Items listed in a dataset:

Start of Block

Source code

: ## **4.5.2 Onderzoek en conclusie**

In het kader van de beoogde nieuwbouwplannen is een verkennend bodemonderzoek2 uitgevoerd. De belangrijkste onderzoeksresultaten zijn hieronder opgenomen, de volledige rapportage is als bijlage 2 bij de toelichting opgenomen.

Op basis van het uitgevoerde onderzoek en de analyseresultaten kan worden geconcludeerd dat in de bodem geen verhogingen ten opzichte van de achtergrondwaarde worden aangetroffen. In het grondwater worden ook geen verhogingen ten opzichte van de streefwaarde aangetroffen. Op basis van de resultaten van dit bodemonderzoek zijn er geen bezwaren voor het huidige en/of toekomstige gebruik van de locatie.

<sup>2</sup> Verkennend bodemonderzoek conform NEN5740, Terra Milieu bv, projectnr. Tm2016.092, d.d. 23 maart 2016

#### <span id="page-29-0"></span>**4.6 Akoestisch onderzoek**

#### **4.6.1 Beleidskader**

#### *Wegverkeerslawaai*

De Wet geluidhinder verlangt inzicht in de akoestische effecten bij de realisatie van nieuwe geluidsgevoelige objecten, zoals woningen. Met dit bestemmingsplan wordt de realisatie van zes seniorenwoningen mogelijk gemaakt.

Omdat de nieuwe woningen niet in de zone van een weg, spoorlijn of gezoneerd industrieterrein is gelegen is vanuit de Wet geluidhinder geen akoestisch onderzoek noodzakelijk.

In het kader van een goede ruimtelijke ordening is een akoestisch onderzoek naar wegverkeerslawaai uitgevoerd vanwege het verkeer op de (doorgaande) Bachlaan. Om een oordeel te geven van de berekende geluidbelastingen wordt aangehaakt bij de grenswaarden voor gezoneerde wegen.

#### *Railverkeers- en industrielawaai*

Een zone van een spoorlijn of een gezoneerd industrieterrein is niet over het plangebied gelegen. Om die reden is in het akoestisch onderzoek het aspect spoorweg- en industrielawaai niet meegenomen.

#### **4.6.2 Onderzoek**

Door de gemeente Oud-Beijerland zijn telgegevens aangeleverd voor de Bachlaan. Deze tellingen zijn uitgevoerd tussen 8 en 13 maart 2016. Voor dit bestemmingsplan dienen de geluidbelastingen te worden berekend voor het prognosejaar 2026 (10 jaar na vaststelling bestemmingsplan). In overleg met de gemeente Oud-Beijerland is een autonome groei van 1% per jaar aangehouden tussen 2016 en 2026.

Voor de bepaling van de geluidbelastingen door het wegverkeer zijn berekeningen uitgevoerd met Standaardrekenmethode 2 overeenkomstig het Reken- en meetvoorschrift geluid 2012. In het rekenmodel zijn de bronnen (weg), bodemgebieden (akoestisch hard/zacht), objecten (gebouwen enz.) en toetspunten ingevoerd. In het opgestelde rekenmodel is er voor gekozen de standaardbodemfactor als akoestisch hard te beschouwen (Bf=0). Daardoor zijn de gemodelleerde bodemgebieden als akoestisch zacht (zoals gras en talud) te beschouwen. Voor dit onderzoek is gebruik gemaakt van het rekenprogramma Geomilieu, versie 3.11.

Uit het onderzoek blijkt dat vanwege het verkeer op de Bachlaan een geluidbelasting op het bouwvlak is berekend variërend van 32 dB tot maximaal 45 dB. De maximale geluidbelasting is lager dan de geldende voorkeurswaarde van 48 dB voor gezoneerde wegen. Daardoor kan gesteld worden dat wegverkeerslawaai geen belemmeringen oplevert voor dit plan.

End of Block

**What this task involves**. Copy out the lines of the data where the word "woningen" can be found.

**Final answer**.
De Wet geluidhinder verlangt inzicht in de akoestische effecten bij de realisatie van nieuwe geluidsgevoelige objecten, zoals woningen. Met dit bestemmingsplan wordt de realisatie van zes seniorenwoningen mogelijk gemaakt.
Omdat de nieuwe woningen niet in de zone van een weg, spoorlijn of gezoneerd industrieterrein is gelegen is vanuit de Wet geluidhinder geen akoestisch onderzoek noodzakelijk.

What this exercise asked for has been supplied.